A fiduciary, commonly a trustee, possesses powers that normally belong to another person. As such, the fiduciary bears a legal obligation to act primarily for the client's benefit in financial matters and not for the fiduciary's own personal interest. Fiduciaries are duty-bound to always act in complete fairness and to not exert any influence or pressure, take selfish advantage, or deal with the client in such a way that it benefits the fiduciary or prejudices the client. Business shrewdness, hard bargaining, and taking advantage of the forgetfulness or negligence of the client are totally prohibited actions. Fiduciary responsibilities exist for persons other than trustees such as between solicitor and client and principal and agent.
The most publicized and most expensive type of fiduciary fraud involves savings and loan institutions. In the 1980s, savings and loan fraud cost $200 billion in short-term losses to taxpayers with the eventual costs projected to be about $500 billion as interest accumulates over the next few decades.
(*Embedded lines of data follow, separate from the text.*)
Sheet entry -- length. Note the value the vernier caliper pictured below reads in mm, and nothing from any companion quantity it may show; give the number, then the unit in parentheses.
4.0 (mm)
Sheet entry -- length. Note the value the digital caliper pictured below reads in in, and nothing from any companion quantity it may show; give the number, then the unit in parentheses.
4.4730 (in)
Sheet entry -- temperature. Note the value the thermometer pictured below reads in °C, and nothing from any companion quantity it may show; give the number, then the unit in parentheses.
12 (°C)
The biggest bank failure in American history took place when California entrepreneur Charles Keating plundered the Lincoln Savings and Loan Association. Some financial experts have attributed bank fraud to owners pushed to the brink of insolvency by adverse market conditions. These owners then gamble by making risky investments that would theoretically produce a high rate of return. This view neglects to take into account the evidence that the worst thrift failures, such as the Lincoln case, can be traced to investments that were unsafe, illegal, and involved substantial fraud.
Insurance insolvencies have also increased dramatically since the early 1980s. While the public usually describes insurance fraud as beneficiary fraud perpetrated by customers who file false claims, this is not the type of fraud that causes the most damage to the public. Premium diversion is a type of fiduciary fraud whereby funds intended to cover claims are diverted for other purposes. The fraudsters, typically owners of small businesses, simply vanish after collecting premiums from customers. More sophisticated schemes rely on creating a network of service and affiliate companies that bill larger companies for ambiguous items such as “operating costs.”
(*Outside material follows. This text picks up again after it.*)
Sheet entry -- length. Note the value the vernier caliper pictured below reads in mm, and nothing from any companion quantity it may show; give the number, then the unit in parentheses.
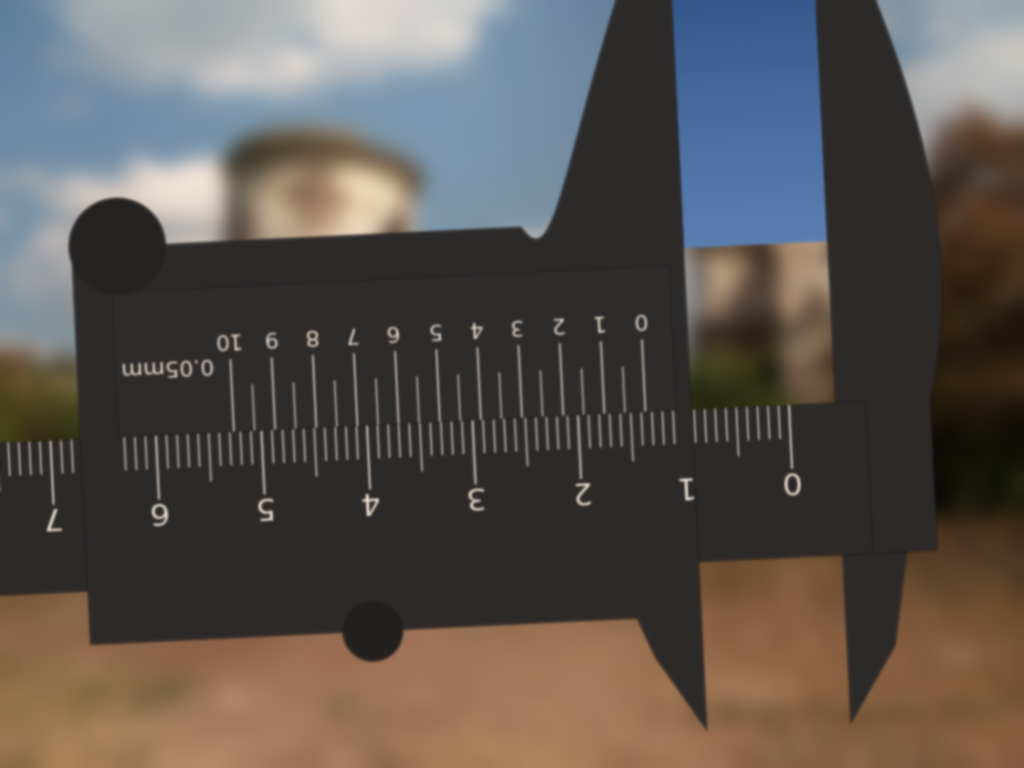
13.6 (mm)
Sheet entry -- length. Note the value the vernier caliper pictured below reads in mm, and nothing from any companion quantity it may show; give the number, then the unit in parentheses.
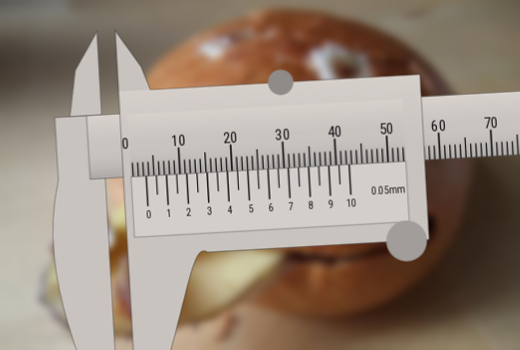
3.5 (mm)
Some analysts point out the insurance industry is dangerously under-regulated. Insurers must demonstrate that they have sufficient assets to meet capitalization requirements to pay potential claims. But many can and do cheat by inventing phony assets, renting assets, or temporarily acquiring assets to place on the books for only a day to meet reporting standards. One Texas company claimed that it owned $20 million in real estate but the property had been condemned by San Antonio authorities and did not possess a market value anywhere near the claimed amount.